Pertempuran besar terjadi pada 18 Desember 1825, dan pasukan Madiun mengalami kekalahan telak. Pangeran Serang, menantu Pangeran Mangkudiningrat, gugur bersama istrinya dalam pertempuran ini. Ia dikenal sebagai keturunan Sunan Kalijaga dari Kadilangu, Demak.

Pemberontakan kecil masih terjadi hingga awal 1826, tetapi dengan ditangkapnya Panglima Mas Kartodirdjo pada 9 Januari 1826, kekuatan perlawanan Madiun semakin melemah. Bupati Wedana Mancanegara Timur, Ronggo Prawirodiningrat, akhirnya ditangkap dan dibawa ke Benteng Ngawi. Namun, Belanda baru benar-benar menguasai Madiun pada 1827 setelah membangun benteng pertahanan di Desa Kartoharjo.

Pada 15 Mei 1828, benteng Belanda di Madiun rampung dibangun dan dijaga oleh ribuan tentara siang dan malam. Ini menandai awal kolonialisme Belanda yang lebih sistematis di wilayah Kabupaten Madiun. Pangeran Ronggo Prawirodiningrat secara de jure masih menjabat sebagai bupati, tetapi secara praktis, kekuasaannya berada di bawah kendali penuh Belanda.

Pada Juni 1828, pemberontakan kecil masih terjadi, dipimpin oleh Raden Sosrodilogo. Namun, dengan ditangkapnya Sosrodilogo pada 3 November 1828, situasi di Madiun akhirnya kembali "stabil" di bawah kendali kolonial.

Perang Jawa di Madiun menunjukkan betapa kompleksnya dinamika perjuangan melawan Belanda. Perlawanan ini tidak hanya melibatkan unsur militer, tetapi juga politik dan keagamaan.

Dari Ngawi hingga Pacitan, dari Pangeran Serang hingga Raden Mas Diposonojo, perjuangan rakyat Madiun merupakan bagian integral dari Perang Diponegoro. Meski akhirnya dikalahkan, perlawanan ini. memberikan gambaran tentang bagaimana rakyat Jawa mempertahankan kehormatan dan kedaulatannya dalam menghadapi kolonialisme.

Perang di Madiun bukan hanya tentang jatuhnya sebuah wilayah ke tangan Belanda, tetapi juga tentang bagaimana semangat perlawanan terus hidup dalam jiwa masyarakat Jawa, bahkan setelah perang berakhir.

Pengorbanan dan Loyalitas di Tengah Konflik

Perlawanan di Madiun tidak hanya soal taktik dan strategi, tetapi juga soal loyalitas dan pengorbanan.
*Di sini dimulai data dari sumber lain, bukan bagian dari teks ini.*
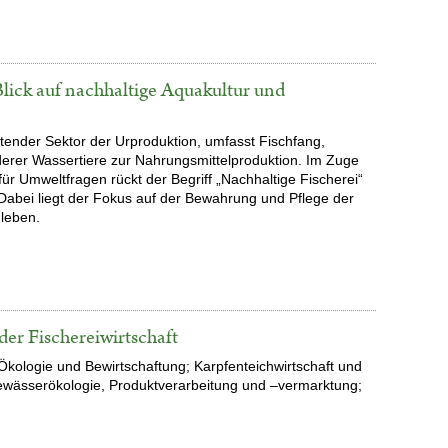
Blick auf nachhaltige Aquakultur und
utender Sektor der Urproduktion, umfasst Fischfang,
erer Wassertiere zur Nahrungsmittelproduktion. Im Zuge
 Umweltfragen rückt der Begriff „Nachhaltige Fischerei“
Dabei liegt der Fokus auf der Bewahrung und Pflege der
 leben.
er Fischereiwirtschaft
 Ökologie und Bewirtschaftung; Karpfenteichwirtschaft und
wässerökologie, Produktverarbeitung und –vermarktung;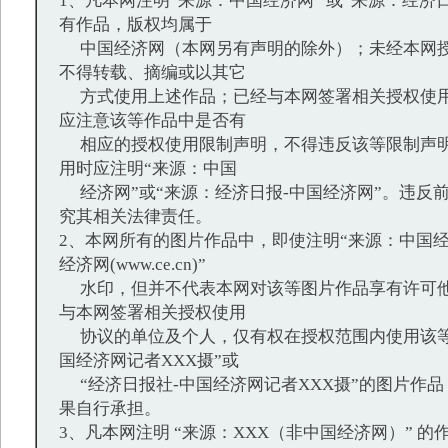
1、凡本网注明“来源：中国经济网” 或“来源：经济
有作品，版权均属于
中国经济网（本网另有声明的除外）；未经本网授
不得转载、摘编或以其它
方式使用上述作品；已经与本网签署相关授权使用
应注意该等作品中是否有
相应的授权使用限制声明，不得违反该等限制声明
用时应注明“来源：中国
经济网”或“来源：经济日报-中国经济网”。违反
究其相关法律责任。
2、本网所有的图片作品中，即使注明“来源：中国经
经济网(www.ce.cn)”
水印，但并不代表本网对该等图片作品享有许可他
与本网签署相关授权使用
协议的单位及个人，仅有权在授权范围内使用该等
国经济网记者XXX摄”或
“经济日报社-中国经济网记者XXX摄”的图片作
果自行承担。
3、凡本网注明 “来源：XXX（非中国经济网）” 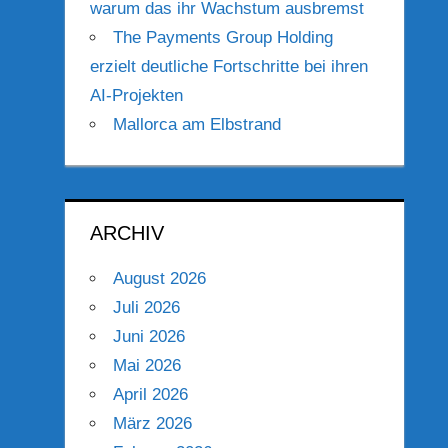
warum das ihr Wachstum ausbremst
The Payments Group Holding
erzielt deutliche Fortschritte bei ihren
AI-Projekten
Mallorca am Elbstrand
ARCHIV
August 2026
Juli 2026
Juni 2026
Mai 2026
April 2026
März 2026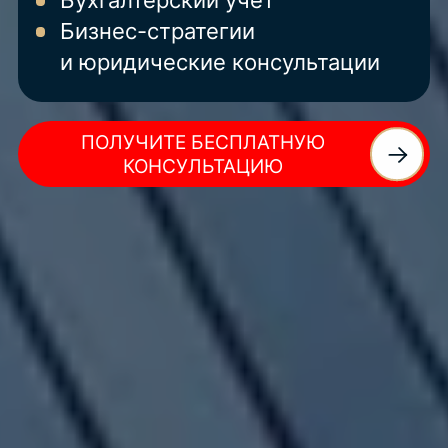
Бухгалтерский учет
Бизнес-стратегии
и юридические консультации
ПОЛУЧИТЕ БЕСПЛАТНУЮ
КОНСУЛЬТАЦИЮ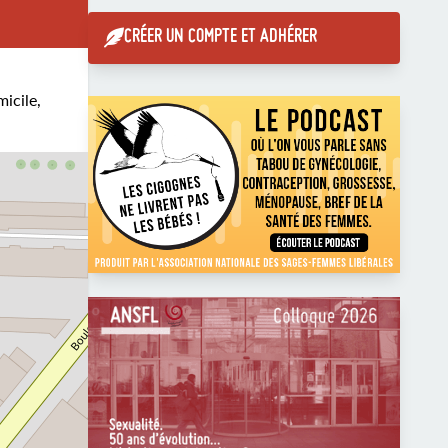
CRÉER UN COMPTE ET ADHÉRER
micile,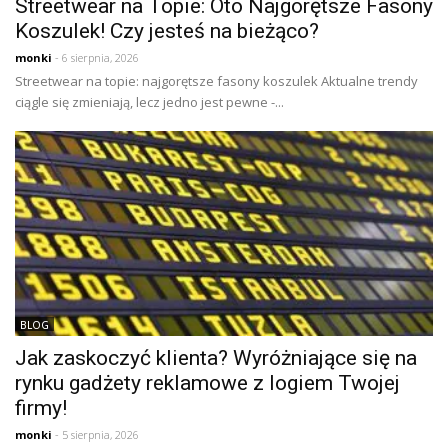
Streetwear na Topie: Oto Najgorętsze Fasony
Koszulek! Czy jesteś na bieżąco?
monki
- 6 sierpnia, 2026
Streetwear na topie: najgorętsze fasony koszulek Aktualne trendy
ciągle się zmieniają, lecz jedno jest pewne -...
BLOG
Jak zaskoczyć klienta? Wyróżniające się na
rynku gadżety reklamowe z logiem Twojej
firmy!
monki
- 5 sierpnia, 2026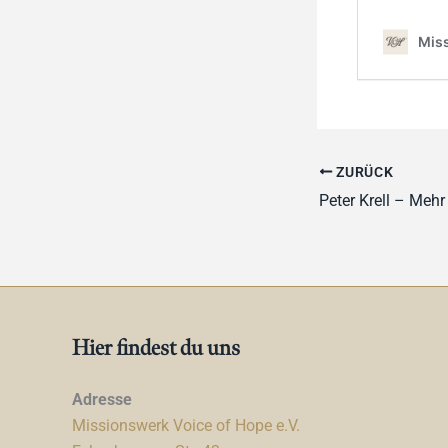
ZURÜCK
Peter Krell – Mehr 
Hier findest du uns
Adresse
Missionswerk Voice of Hope e.V.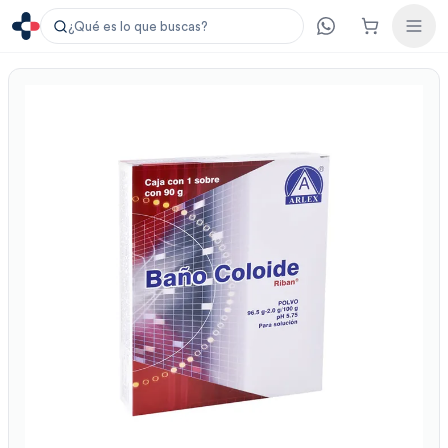
¿Qué es lo que buscas?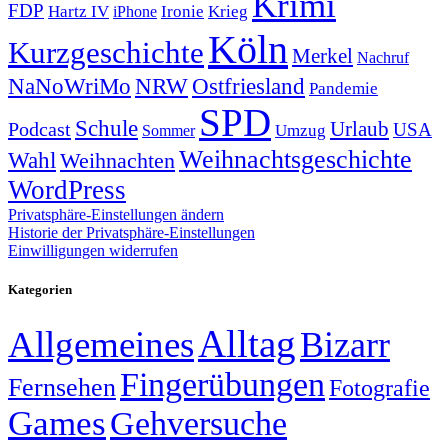
Krimi
FDP
Hartz IV
Krieg
Ironie
iPhone
Köln
Kurzgeschichte
Merkel
Nachruf
NRW
Ostfriesland
NaNoWriMo
Pandemie
SPD
Schule
Urlaub
Podcast
USA
Sommer
Umzug
Weihnachtsgeschichte
Wahl
Weihnachten
WordPress
Privatsphäre-Einstellungen ändern
Historie der Privatsphäre-Einstellungen
Einwilligungen widerrufen
Kategorien
Alltag
Allgemeines
Bizarr
Fingerübungen
Fernsehen
Fotografie
Games
Gehversuche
Ronggo Prawirodiningrat, meski muda, berhasil mempersatukan kekuatan bangsawan, ulama, dan rakyat untuk melawan Belanda. Di sisi lain, Mangunprawiro mengorbankan statusnya sebagai pemimpin yuridis untuk memimpin pasukan di medan perang.

Namun, tekanan dari Belanda yang semakin besar, ditambah dengan strategi divide et impera, perlahan melemahkan kekuatan perlawanan di berbagai wilayah Mataram.
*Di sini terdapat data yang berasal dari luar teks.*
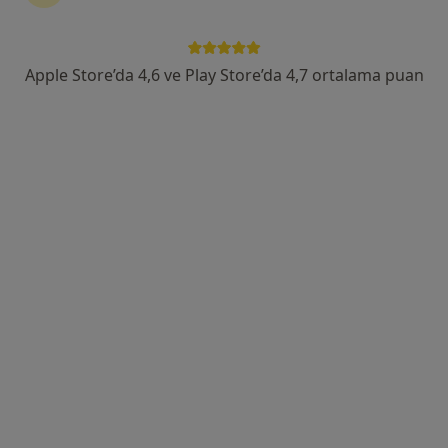
İmbatlı Mahallesi 1825. Sokak No:12, Karşıyaka
•
Harita
Medical Point İzmir Hastanesi
Apple Store’da 4,6 ve Play Store’da 4,7 ortalama puan
Bu uzman ilgili adres için online danışmanlık/takvim sunmuyor.
Randevu talep et
Medicana International İzmir Hastanesi
Beyin ve sinir cerrahisi, İç hastalıkları, Endokrinoloji ve
·
Daha fazla
metabolizma hastalıkları
1265 görüş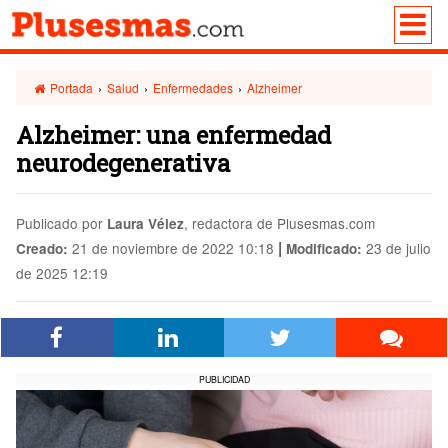
Portada
›
Salud
›
Enfermedades
›
Alzheimer
Alzheimer: una enfermedad
neurodegenerativa
Publicado por
, redactora de Plusesmas.com
Laura Vélez
|
21 de noviembre de 2022 10:18
23 de julio
Creado:
Modificado:
de 2025 12:19
PUBLICIDAD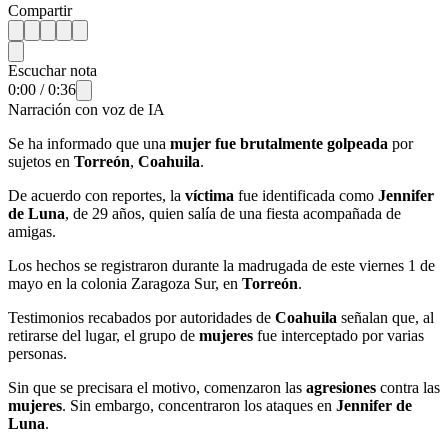
Compartir
Escuchar nota
0:00
/
0:36
Narración con voz de IA
Se ha informado que una
mujer fue brutalmente golpeada
por
sujetos en
Torreón
,
Coahuila
.
De acuerdo con reportes, la
víctima
fue identificada como
Jennifer
de Luna
, de 29 años, quien salía de una fiesta acompañada de
amigas.
Los hechos se registraron durante la madrugada de este viernes 1 de
mayo en la colonia Zaragoza Sur, en
Torreón
.
Testimonios recabados por autoridades de
Coahuila
señalan que, al
retirarse del lugar, el grupo de
mujeres
fue interceptado por varias
personas.
Sin que se precisara el motivo, comenzaron las
agresiones
contra las
mujeres
. Sin embargo, concentraron los ataques en
Jennifer de
Luna
.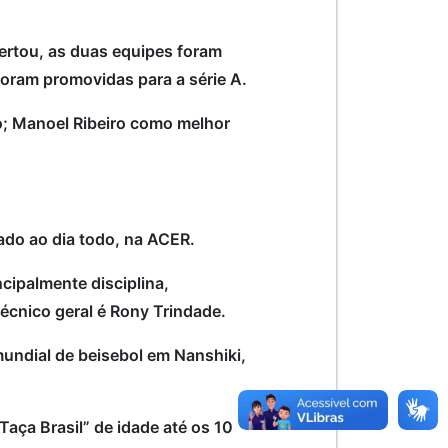
pertou, as duas equipes foram
foram promovidas para a série A.
o; Manoel Ribeiro como melhor
bado ao dia todo, na ACER.
ncipalmente disciplina,
écnico geral é Rony Trindade.
mundial de beisebol em Nanshiki,
aça Brasil” de idade até os 10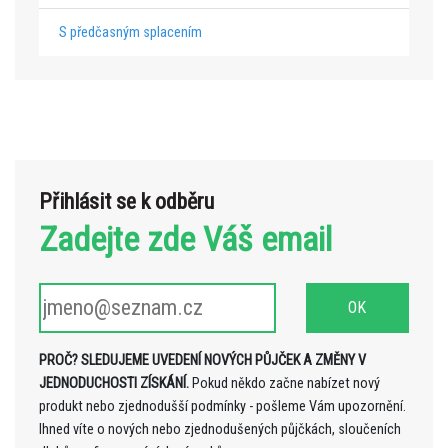
S předčasným splacením
Přihlásit se k odběru
Zadejte zde Váš email
PROČ? SLEDUJEME UVEDENÍ NOVÝCH PŮJČEK A ZMĚNY V
JEDNODUCHOSTI ZÍSKÁNÍ.
Pokud někdo začne nabízet nový
produkt nebo zjednodušší podmínky - pošleme Vám upozornění.
Ihned víte o nových nebo zjednodušených půjčkách, sloučeních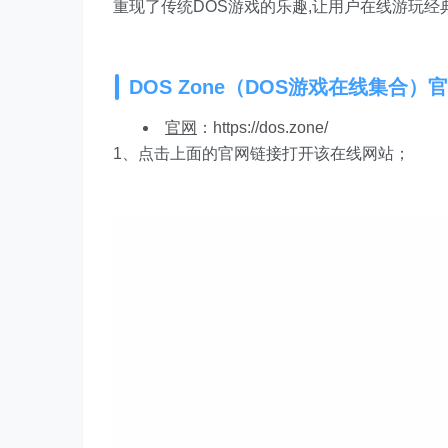
重现了传统DOS游戏的乐趣,让用户在线游玩
DOS Zone（DOS游戏在线集合）
官网
：https://dos.zone/
1、点击上面的官网链接打开该在线网站；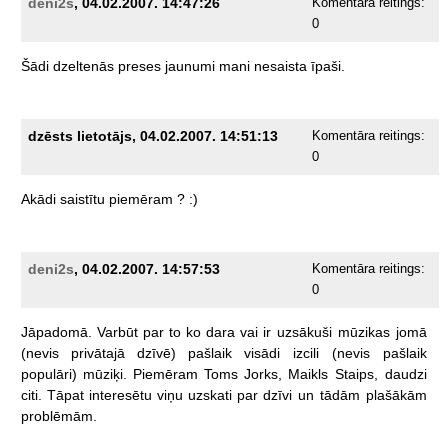
deni2s
, 04.02.2007. 14:47:26
Komentāra reitings:
0
Šādi
dzeltenās
preses
jaunumi
mani
nesaista
īpaši.
dzēsts lietotājs, 04.02.2007. 14:51:13
Komentāra reitings:
0
Akādi
saistītu
piemēram
?
:)
deni2s
, 04.02.2007. 14:57:53
Komentāra reitings:
0
Jāpadomā.
Varbūt
par
to
ko
dara
vai
ir
uzsākuši
mūzikas
jomā
(nevis
privātajā
dzīvē)
pašlaik
visādi
izcili
(nevis
pašlaik
populāri)
mūziķi.
Piemēram
Toms
Jorks,
Maikls
Staips,
daudzi
citi.
Tāpat
interesētu
viņu
uzskati
par
dzīvi
un
tādām
plašākām
problēmām.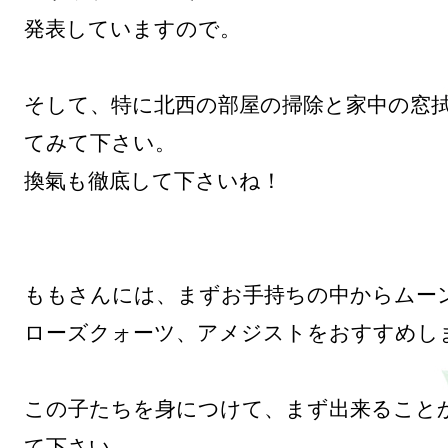
発表していますので。

そして、特に北西の部屋の掃除と家中の窓
てみて下さい。

換氣も徹底して下さいね！

ももさんには、まずお手持ちの中からムーン
ローズクォーツ、アメジストをおすすめしま
この子たちを身につけて、まず出来ること
て下さい。
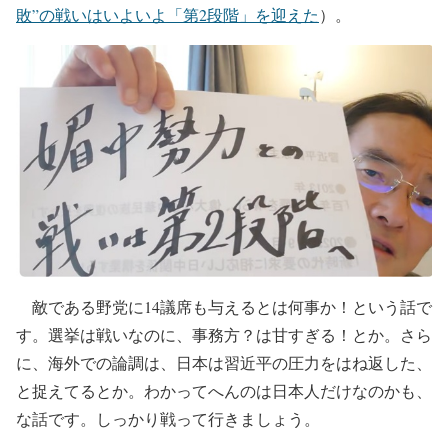
敗”の戦いはいよいよ「第2段階」を迎えた
）。
敵である野党に14議席も与えるとは何事か！という話で
す。選挙は戦いなのに、事務方？は甘すぎる！とか。さら
に、海外での論調は、日本は習近平の圧力をはね返した、
と捉えてるとか。わかってへんのは日本人だけなのかも、
な話です。しっかり戦って行きましょう。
Madiun dalam Perang Diponegoro bukan sekadar wilayah konflik, tetapi simbol perlawanan terhadap penindasan kolonial. Peran tokoh-tokoh seperti Ronggo Prawirodiningrat, Mas Kartodirdjo, dan Raden Tumenggung Mangunprawiro mengajarkan pentingnya keberanian, loyalitas, dan solidaritas dalam melawan ketidakadilan.
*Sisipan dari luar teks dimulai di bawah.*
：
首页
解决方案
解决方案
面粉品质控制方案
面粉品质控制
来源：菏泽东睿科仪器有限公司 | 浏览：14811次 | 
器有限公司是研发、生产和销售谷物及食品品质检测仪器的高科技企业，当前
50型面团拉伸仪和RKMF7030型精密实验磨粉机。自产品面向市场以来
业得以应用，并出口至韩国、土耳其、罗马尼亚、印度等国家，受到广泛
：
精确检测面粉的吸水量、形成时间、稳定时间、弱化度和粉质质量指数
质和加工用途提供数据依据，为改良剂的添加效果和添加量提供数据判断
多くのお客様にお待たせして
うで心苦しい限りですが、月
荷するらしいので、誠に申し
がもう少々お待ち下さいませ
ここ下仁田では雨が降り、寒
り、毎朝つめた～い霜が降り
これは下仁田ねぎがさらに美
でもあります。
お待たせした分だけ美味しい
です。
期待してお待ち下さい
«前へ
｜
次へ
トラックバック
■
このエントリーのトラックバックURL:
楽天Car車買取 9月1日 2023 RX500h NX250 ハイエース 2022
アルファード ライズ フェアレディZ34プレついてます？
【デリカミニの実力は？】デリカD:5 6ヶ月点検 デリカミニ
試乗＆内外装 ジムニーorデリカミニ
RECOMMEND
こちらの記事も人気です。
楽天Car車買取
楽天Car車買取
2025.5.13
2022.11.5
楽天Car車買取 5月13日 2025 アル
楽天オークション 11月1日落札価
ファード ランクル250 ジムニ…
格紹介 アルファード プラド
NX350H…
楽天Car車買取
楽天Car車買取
Meskipun akhirnya perlawanan ini harus tunduk pada kekuatan kolonial, semangat yang ditinggalkan tetap hidup sebagai inspirasi bagi generasi berikutnya. Perang Diponegoro adalah pengingat bahwa perlawanan terhadap tirani memerlukan pengorbanan besar, tetapi juga merupakan landasan bagi perjuangan yang lebih besar di masa depan.